Opinion: Design your own job

Image by Bram Naus

One of the software houses that I've done some work for over the years has had a number of unexpected issues with their clients and had to shed quite a lot of their staff. This is always a concerning time and I'm seeing a lot of worried and unhappy people. Either they don't think  their jobs will last, or they are upset at having been moved to roles that they don't want.

Many see no option but to try to stick it out, even if they hate what they're doing.

When I was young, the perceived wisdom was that it was best to get a job with a large company, as they have the stability for long term employment. I saw friends heading into banks, government departments, and Fortune 500 companies.

Image by Jordan Andrews
Image by Jordan Andrews

I'm sure there was a time long ago where this worked but I think the concept of stable employment at large companies is almost illusory nowadays. In so many organizations that I deal with, I see pretty regular churn, and whole teams of good people discarded, almost at a whim.

By comparison, my friends that have created their own jobs have had by far the most stable and  satisfying careers. Many have built something up and are still doing it, even if the specifics have evolved over time.

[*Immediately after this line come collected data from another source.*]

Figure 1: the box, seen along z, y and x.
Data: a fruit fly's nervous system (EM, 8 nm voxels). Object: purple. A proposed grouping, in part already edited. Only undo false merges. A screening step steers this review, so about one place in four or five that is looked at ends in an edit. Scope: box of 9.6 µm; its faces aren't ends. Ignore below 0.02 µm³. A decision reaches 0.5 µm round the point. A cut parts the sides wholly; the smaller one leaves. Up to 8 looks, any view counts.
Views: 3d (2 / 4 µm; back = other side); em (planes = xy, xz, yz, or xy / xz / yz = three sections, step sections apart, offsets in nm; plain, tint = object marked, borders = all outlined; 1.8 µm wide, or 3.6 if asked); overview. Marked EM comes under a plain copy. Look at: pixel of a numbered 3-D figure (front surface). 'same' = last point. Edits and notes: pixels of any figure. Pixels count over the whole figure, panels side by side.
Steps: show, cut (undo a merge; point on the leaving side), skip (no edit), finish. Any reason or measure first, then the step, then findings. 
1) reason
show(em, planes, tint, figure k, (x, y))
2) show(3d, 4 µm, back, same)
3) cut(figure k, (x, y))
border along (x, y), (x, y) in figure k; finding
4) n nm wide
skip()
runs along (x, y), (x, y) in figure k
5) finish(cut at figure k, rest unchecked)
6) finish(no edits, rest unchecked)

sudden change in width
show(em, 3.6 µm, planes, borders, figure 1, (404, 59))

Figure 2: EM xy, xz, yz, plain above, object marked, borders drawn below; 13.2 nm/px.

The other argument for larger companies has been that higher income can be achieved, yet many who have created their own jobs have now earned far more than if they'd joined a large company.

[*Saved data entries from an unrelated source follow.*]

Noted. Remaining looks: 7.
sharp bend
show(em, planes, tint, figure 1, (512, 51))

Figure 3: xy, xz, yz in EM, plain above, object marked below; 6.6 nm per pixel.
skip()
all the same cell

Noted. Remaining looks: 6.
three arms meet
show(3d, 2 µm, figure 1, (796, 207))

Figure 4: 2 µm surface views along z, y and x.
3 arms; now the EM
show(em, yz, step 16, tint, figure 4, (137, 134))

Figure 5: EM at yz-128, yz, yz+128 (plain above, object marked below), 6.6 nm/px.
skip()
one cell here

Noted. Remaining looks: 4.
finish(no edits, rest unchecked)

One of the beauties of being in these companies only on a part-time contract basis, is not being concerned when these seismic changes occur with organizations.

The way that I see the world evolving, I think it will be more important than ever to be in control of your own destiny. While it can be useful to get a good grounding in a business area from a larger company (to perhaps get a better understanding of the norms and professional standards of your industry), your future is likely to be brighter if you take care of it yourself, rather than outsourcing it to the whims of some company that you don't control.

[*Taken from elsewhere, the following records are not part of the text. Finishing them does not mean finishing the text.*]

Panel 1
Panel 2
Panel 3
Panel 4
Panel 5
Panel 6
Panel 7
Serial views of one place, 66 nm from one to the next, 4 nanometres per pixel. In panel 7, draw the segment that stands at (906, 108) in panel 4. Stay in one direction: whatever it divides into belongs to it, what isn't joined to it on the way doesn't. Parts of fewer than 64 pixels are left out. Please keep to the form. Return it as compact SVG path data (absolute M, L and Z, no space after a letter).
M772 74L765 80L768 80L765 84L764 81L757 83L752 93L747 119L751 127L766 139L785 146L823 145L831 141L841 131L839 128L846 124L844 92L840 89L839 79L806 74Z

You need to be prepared to also take on the responsibility of your own career development ie: get yourself trained on useful areas, keep across new technologies, learn new skills. Be prepared to invest in yourself, not be someone who is whinging because your company isn't developing your career the way you'd like.

And while you're at it, find something that you love to do.

Over time, I can see there being far less traditional 9-5 full-time job roles available, particularly at the lower-skilled end of the market. Don't be one of the "oh woe is me – who will give me a job now?" people.

Design your own job; take the initiative to make it happen. It may take a while but start today; invest in yourself, and take control of your own future.

One thought on “Opinion: Design your own job”

  1. Such wise words Greg! As somebody who had already experienced the triumph and tragedies of self-employment since my early 20s, I thought that as I entered my 40s and moved to the other side of the world it might somehow be less stressful to work directly for a larger enterprise. Despite having the opportunity to define my own role within that enterprise, I still feel that certain enterprises can limit their staff by the lowest common denominator rather than empowering or elevating them to greater things. I'm sure that's not true everywhere, but why take the risk? High quality on-demand training is now so reasonably priced and accessible that the whole model for developing technical skills has changed and is no longer something you have to depend on your employer for. The best on-demand training now includes practical exercises so it's not just learning the theory in isolation. You'll also probably gain far more practical experience from smaller start-ups which are agile enough to try new things and fail as opposed to larger enterprises that might instead choose to follow a well-trodden path. Designing your own job doesn't have to mean going it alone either, in the future I can imagine it being far more common for loose collectives of specialists to collaborate on specific projects on an ad-hoc basis.